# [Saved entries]
+--

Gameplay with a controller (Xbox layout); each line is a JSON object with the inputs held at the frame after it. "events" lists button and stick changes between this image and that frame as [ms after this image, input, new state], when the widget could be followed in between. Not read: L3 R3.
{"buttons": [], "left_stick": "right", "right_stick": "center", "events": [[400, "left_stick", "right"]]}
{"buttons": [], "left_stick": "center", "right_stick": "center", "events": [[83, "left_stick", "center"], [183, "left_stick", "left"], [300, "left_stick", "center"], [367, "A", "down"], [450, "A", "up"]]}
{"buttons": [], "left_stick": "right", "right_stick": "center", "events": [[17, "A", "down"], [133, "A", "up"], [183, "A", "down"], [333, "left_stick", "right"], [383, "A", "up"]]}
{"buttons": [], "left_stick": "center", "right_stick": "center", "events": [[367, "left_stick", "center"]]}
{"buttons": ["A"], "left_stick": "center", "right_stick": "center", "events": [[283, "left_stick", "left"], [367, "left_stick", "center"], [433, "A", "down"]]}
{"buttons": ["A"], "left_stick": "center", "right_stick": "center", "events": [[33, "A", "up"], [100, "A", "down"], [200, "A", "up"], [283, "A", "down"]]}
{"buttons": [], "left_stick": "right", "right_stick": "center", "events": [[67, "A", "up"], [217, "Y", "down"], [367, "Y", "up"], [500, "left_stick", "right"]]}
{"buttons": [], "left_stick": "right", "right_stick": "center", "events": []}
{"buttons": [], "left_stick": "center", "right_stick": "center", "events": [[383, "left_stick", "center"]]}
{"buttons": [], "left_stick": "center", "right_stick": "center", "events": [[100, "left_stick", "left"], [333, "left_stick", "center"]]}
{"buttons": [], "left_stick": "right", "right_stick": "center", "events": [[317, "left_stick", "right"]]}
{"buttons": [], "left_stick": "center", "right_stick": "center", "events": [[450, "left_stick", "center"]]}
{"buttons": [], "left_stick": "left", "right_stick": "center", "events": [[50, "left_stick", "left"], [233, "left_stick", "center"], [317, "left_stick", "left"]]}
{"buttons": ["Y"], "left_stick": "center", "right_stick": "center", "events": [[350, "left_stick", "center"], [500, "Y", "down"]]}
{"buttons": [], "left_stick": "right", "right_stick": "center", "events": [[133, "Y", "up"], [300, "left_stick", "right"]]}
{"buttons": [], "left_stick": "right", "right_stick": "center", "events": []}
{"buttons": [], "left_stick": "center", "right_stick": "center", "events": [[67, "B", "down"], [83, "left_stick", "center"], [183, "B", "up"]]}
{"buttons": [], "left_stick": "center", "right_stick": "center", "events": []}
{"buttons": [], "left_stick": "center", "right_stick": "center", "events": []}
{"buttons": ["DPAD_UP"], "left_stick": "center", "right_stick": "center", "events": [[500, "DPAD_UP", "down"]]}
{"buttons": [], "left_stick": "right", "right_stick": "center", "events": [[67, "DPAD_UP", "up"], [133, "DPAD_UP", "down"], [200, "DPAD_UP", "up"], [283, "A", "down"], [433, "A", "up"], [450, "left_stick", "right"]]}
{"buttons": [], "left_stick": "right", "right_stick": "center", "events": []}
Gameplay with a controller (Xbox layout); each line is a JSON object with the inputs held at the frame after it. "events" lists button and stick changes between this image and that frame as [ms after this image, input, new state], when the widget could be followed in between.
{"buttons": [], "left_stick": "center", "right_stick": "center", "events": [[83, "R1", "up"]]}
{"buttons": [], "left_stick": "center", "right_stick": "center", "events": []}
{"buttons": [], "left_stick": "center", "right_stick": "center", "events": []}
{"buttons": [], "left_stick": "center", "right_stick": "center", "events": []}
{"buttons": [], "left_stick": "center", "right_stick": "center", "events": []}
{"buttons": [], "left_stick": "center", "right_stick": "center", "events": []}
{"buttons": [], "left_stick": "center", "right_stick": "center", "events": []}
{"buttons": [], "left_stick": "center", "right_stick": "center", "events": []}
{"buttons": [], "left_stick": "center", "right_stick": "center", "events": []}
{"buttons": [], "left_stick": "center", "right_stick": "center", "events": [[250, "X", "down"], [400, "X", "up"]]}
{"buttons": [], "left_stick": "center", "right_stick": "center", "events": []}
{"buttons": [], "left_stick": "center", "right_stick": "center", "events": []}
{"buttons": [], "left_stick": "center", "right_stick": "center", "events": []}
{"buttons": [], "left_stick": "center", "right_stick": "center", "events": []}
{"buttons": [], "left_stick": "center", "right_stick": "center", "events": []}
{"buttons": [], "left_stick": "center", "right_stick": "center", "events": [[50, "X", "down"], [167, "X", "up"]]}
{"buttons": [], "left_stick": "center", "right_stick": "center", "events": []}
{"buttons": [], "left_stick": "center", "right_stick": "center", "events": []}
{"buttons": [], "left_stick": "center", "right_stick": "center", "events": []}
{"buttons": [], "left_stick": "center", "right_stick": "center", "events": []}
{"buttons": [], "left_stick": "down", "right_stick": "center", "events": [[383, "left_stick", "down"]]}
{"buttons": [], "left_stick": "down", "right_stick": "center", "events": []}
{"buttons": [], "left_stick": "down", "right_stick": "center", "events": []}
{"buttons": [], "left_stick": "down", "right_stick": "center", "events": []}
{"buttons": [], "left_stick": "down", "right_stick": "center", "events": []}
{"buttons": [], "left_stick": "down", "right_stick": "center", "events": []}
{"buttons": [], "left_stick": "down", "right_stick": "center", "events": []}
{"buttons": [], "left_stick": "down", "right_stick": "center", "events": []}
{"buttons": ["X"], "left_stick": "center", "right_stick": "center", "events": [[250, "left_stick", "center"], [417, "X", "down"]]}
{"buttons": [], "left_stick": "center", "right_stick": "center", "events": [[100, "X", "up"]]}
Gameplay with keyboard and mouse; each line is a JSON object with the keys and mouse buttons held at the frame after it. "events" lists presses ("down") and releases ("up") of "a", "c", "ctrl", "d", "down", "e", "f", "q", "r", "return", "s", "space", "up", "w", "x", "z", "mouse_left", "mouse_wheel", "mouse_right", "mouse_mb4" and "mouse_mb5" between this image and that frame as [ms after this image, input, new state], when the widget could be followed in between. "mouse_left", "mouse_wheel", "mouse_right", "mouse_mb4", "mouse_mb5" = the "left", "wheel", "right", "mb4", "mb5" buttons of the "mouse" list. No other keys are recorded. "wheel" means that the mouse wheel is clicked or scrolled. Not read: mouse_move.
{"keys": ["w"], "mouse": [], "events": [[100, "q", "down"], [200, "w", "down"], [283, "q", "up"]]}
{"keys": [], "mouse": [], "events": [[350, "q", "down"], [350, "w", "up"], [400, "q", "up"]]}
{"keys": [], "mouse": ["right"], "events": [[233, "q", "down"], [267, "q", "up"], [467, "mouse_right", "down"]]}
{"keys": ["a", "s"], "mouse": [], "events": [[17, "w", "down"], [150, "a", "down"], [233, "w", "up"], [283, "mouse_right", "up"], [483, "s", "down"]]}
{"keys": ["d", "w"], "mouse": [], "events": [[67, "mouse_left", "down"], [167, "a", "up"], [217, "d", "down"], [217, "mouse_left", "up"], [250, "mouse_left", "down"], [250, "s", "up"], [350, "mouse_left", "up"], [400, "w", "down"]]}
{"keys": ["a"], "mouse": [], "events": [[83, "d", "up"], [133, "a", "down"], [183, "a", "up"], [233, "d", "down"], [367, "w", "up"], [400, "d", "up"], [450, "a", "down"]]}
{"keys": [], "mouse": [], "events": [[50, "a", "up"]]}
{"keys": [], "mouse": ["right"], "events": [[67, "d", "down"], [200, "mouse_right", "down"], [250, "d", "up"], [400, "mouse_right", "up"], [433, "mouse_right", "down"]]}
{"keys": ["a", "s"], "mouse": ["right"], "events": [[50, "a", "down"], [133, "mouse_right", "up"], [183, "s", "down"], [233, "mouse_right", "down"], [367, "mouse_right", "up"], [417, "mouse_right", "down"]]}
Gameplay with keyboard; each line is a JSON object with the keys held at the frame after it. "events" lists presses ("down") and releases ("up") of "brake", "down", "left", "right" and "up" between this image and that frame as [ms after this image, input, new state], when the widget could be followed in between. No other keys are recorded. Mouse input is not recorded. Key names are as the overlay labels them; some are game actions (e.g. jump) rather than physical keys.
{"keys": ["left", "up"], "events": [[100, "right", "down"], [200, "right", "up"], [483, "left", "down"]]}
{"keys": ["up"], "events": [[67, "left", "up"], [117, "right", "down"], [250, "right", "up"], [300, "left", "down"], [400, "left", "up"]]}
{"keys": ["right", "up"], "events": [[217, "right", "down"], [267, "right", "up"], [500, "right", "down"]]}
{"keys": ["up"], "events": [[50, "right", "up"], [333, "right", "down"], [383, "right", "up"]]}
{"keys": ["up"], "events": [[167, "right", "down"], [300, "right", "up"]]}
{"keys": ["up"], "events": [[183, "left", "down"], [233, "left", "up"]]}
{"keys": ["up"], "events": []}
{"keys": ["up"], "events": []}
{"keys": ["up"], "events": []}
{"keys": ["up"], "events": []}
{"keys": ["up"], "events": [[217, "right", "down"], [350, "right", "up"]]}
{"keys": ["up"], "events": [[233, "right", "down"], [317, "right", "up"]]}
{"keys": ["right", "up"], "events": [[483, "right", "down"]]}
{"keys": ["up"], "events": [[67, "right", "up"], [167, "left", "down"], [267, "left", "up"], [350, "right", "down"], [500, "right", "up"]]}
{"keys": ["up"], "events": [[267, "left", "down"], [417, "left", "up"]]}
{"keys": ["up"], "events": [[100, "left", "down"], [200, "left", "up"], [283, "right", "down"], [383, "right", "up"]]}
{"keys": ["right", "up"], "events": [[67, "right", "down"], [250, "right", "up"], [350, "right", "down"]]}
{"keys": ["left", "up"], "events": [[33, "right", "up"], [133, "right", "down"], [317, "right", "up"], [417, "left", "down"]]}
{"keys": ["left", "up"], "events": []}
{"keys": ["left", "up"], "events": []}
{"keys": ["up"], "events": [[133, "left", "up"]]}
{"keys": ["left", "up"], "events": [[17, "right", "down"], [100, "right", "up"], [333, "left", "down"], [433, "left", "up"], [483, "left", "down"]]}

+--

# [Required work]
The required output is each line of the entries that contains the word "changes".

# [Task answer]
Gameplay with a controller (Xbox layout); each line is a JSON object with the inputs held at the frame after it. "events" lists button and stick changes between this image and that frame as [ms after this image, input, new state], when the widget could be followed in between. Not read: L3 R3.
Gameplay with a controller (Xbox layout); each line is a JSON object with the inputs held at the frame after it. "events" lists button and stick changes between this image and that frame as [ms after this image, input, new state], when the widget could be followed in between.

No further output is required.